En 2011, un ministre chrétien, Shahbaz Bhatti, qui s'opposait à la loi sur le blasphème, avait été assassiné à Islamabad. Quelques mois plus tard, un ex-gouverneur de la province pakistanaise du Pendjab, Salman Taseer, avait été abattu pour le même motif par un de ses propres gardes du corps. En 2014, un avocat pakistanais défendant un professeur d'université accusé d'avoir porté atteinte au prophète Mahomet avait lui aussi été tué.
"J'ai besoin de rester en vie car je dois poursuivre la bataille judiciaire pour Asia Bibi", a commenté Me Mulook, qui ne s'est vu accorder aucune protection rapprochée après le verdict en faveur de sa cliente.

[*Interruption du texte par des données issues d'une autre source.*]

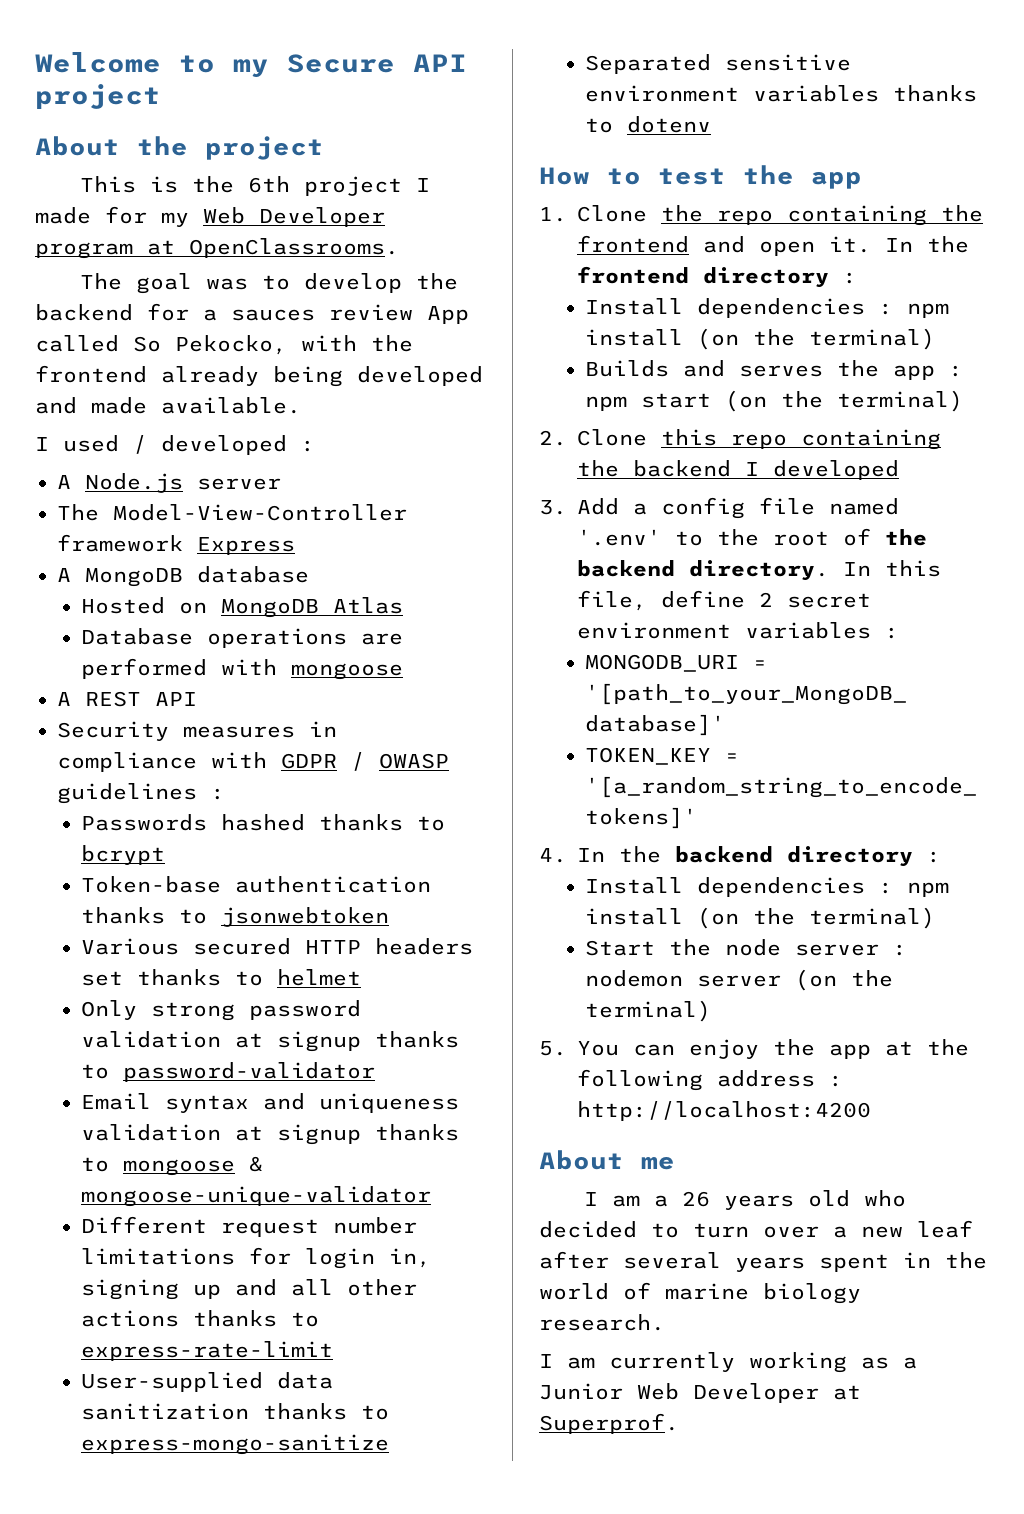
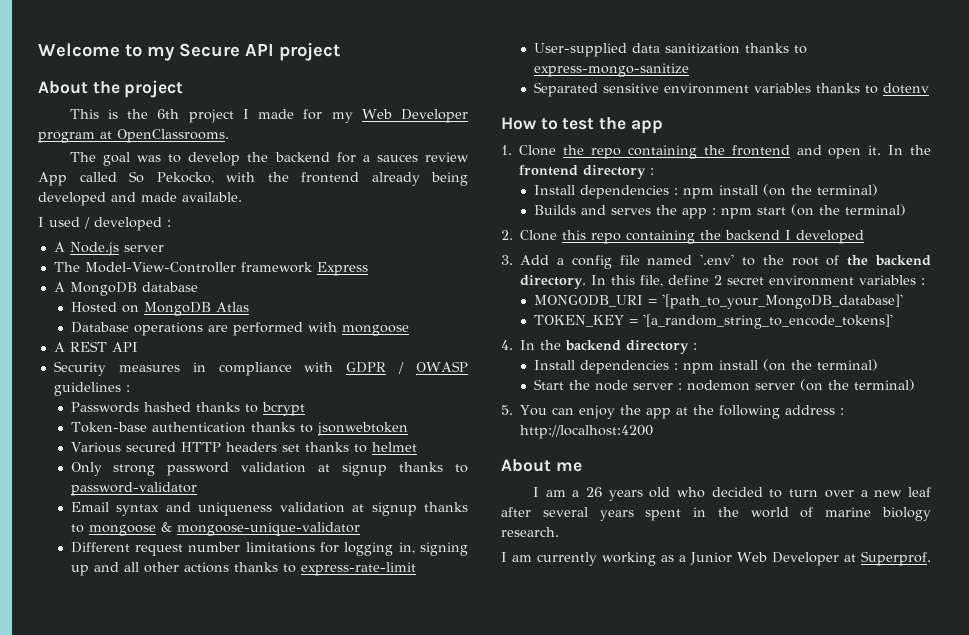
[305,1248,376,1269] login -> [344,542,394,556] logging

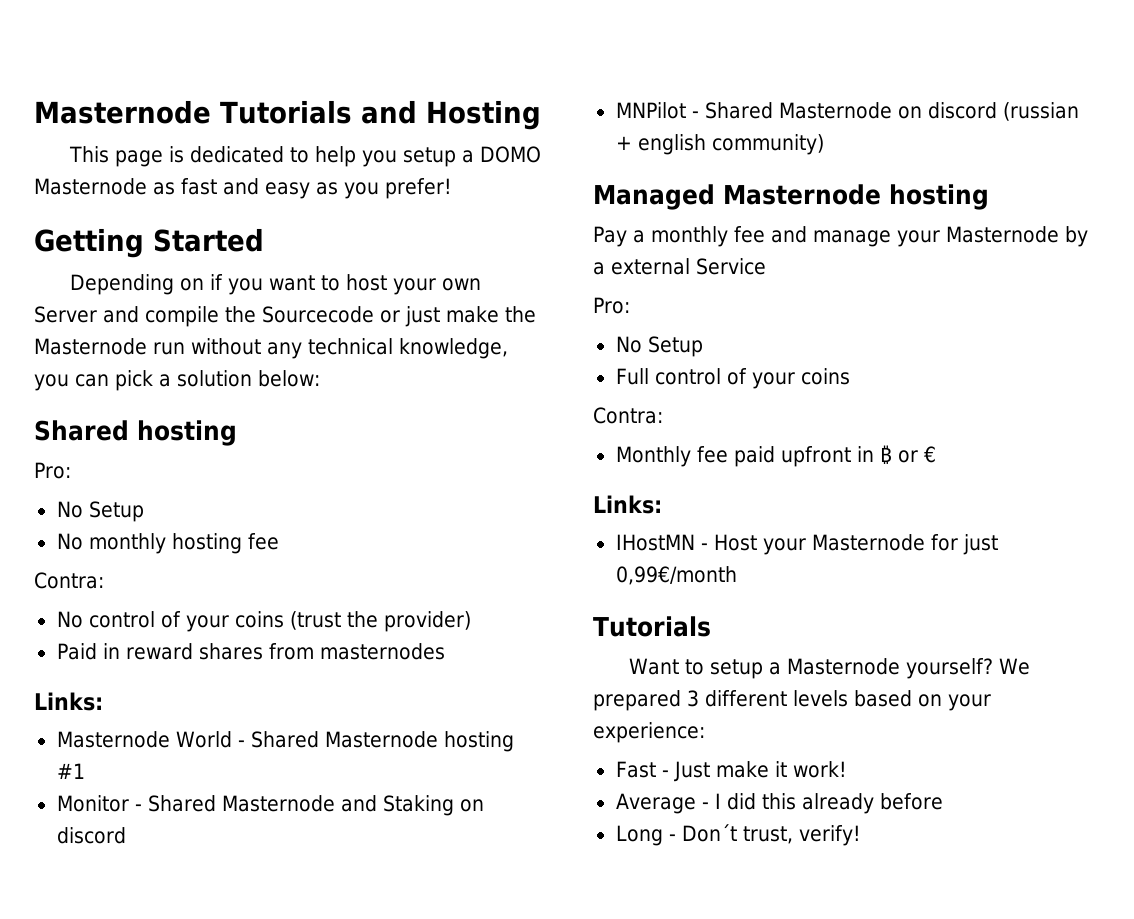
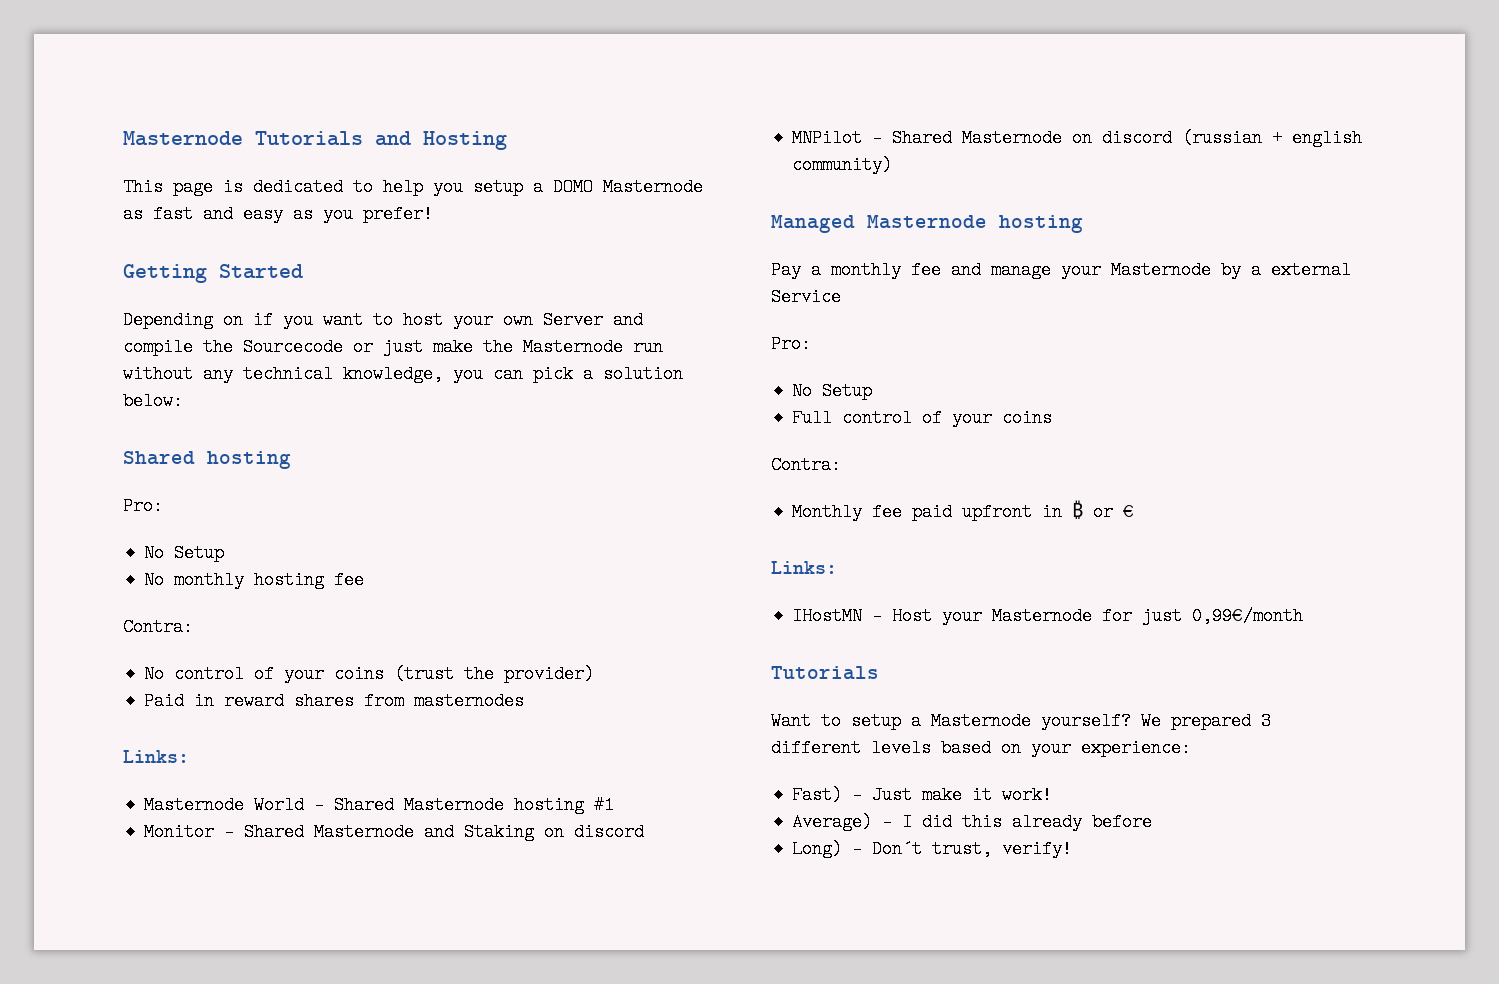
[615,761,656,778] Fast -> [792,786,843,804] Fast)
[615,793,696,814] Average -> [792,813,873,831] Average)
[615,825,663,846] Long -> [792,840,843,858] Long)

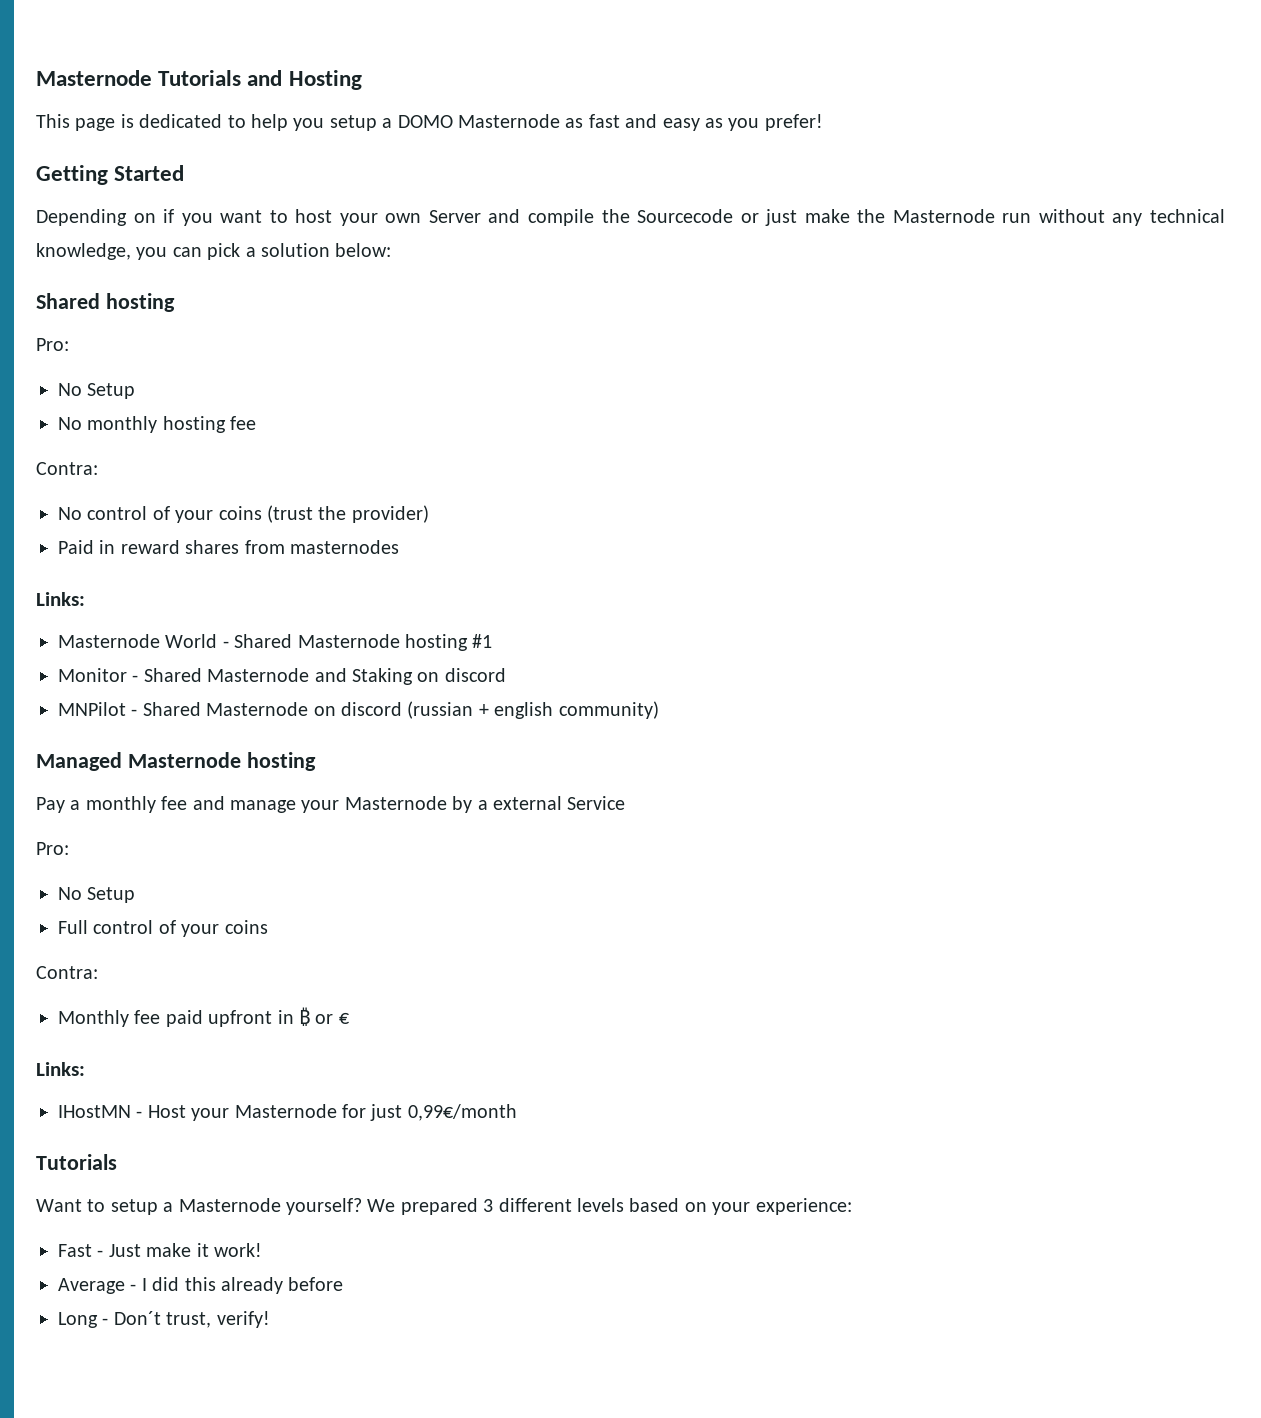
[792,786,843,804] Fast) -> [58,1244,92,1257] Fast
[792,813,873,831] Average) -> [58,1278,125,1294] Average
[792,840,843,858] Long) -> [58,1312,98,1328] Long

S'il s'attendait à la réaction violente des extrémistes, qui ont bloqué tous les grands axes du pays et appelé au meurtre des juges de la Cour suprême et à des mutineries dans l'armée, "ce qui est douloureux, c'est la réponse du gouvernement, avait regretté le sexagénaire. Ils ne peuvent même pas (faire) appliquer un jugement de la plus haute cour du pays".
Dimanche, la Commission des droits de l'Homme pakistanaise s'est dite "consternée" par l'"incapacité du gouvernement à protéger l'Etat et le caractère sacré de la loi", qualifiant l'accord signé avec les islamistes de "mascarade" après le jugement "historique" de la Cour suprême.